Na Idade Média, a rotina diária era marcada pelo som dos sinos, anunciadores de todas as notícias, boas ou não: nascimentos, mortes, casamentos, batismos, guerras, tréguas, vitórias, derrotas, festas, colheitas, visitas e procissões. O historiador Johan Huizinga conta que o prestígio dos sinos era tão grande que o povo lhes dava apelidos carinhosos. O badalar dos sinos ainda é ouvido nas cidades modernas, mas não com a mesma regularidade. Eles foram substituídos pelo jornal — e por personagens que encontramos todos os dias.

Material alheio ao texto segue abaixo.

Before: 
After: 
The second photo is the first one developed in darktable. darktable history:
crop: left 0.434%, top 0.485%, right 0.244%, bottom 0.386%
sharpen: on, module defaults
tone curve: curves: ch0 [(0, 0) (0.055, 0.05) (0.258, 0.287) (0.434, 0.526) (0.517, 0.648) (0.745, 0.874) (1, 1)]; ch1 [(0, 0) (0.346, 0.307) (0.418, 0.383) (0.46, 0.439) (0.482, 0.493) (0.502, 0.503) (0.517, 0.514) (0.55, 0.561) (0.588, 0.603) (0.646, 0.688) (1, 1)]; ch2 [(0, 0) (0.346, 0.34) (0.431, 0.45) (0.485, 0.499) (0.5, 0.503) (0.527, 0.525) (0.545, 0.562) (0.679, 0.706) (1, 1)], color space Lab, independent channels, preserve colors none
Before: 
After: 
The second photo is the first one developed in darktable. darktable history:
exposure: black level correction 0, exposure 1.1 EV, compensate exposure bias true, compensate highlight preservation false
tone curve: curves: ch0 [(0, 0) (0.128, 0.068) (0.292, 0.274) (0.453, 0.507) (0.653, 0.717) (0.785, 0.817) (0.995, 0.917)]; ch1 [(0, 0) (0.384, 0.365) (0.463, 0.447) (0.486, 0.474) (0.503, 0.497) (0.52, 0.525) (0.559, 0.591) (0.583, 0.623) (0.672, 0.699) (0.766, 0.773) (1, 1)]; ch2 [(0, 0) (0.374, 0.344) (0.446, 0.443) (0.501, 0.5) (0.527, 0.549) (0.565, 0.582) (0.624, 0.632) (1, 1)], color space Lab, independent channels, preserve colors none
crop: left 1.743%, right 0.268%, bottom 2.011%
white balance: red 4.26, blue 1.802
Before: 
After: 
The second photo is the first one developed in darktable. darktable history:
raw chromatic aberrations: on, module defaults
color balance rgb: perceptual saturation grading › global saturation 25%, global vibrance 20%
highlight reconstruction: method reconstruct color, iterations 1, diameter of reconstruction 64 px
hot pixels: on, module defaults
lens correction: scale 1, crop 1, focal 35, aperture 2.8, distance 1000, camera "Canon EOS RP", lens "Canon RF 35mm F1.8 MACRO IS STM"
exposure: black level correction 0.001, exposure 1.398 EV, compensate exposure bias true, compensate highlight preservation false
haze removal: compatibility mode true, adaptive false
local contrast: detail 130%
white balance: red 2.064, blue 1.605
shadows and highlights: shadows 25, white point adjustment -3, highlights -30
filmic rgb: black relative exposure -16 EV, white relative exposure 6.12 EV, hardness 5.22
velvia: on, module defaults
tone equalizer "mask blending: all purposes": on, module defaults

Durante um tempo de minha vida, encontrei diariamente os dois zeladores do Edifício Palácio do Comércio, em Londrina: o Sr. Luciano e o Sr. Mercúrio. Embora sempre estejam próximos um do outro, eles são bem diferentes. Sr. Luciano é simpático e sorridente; Sr. Mercúrio é caladão. Sr. Luciano usa sempre terno e gravata; Sr. Mercúrio não usa. Sr. Luciano está sempre em movimento; Sr. Mercúrio, embora pareça pronto para voar, está sempre na mesma posição. Sr. Mercúrio aponta para o céu; Sr. Luciano indica os andares corretos.

Imagem ilustrativa da imagem Sr. Luciano e Sr. Mercúrio
| Foto: Divulgação/Acil



A principal diferença entre o Sr. Luciano e o Sr. Mercúrio reside no fato de que o primeiro nasceu em Londrina, em 1937, pelas mãos de Deus; e o segundo nasceu em Campinas, em 1941, pelas mãos de um escultor cujo nome será revelado em breve por dois jornalistas de nossa cidade. Luciano Ferreira Durães, o primeiro zelador do Palácio do Comércio, é um ser humano de carne, osso e simpatia. Mercúrio, o deus greco-romano dos mercadores e mensageiros, é uma estátua de bronze. O mesmo bronze dos sinos medievais.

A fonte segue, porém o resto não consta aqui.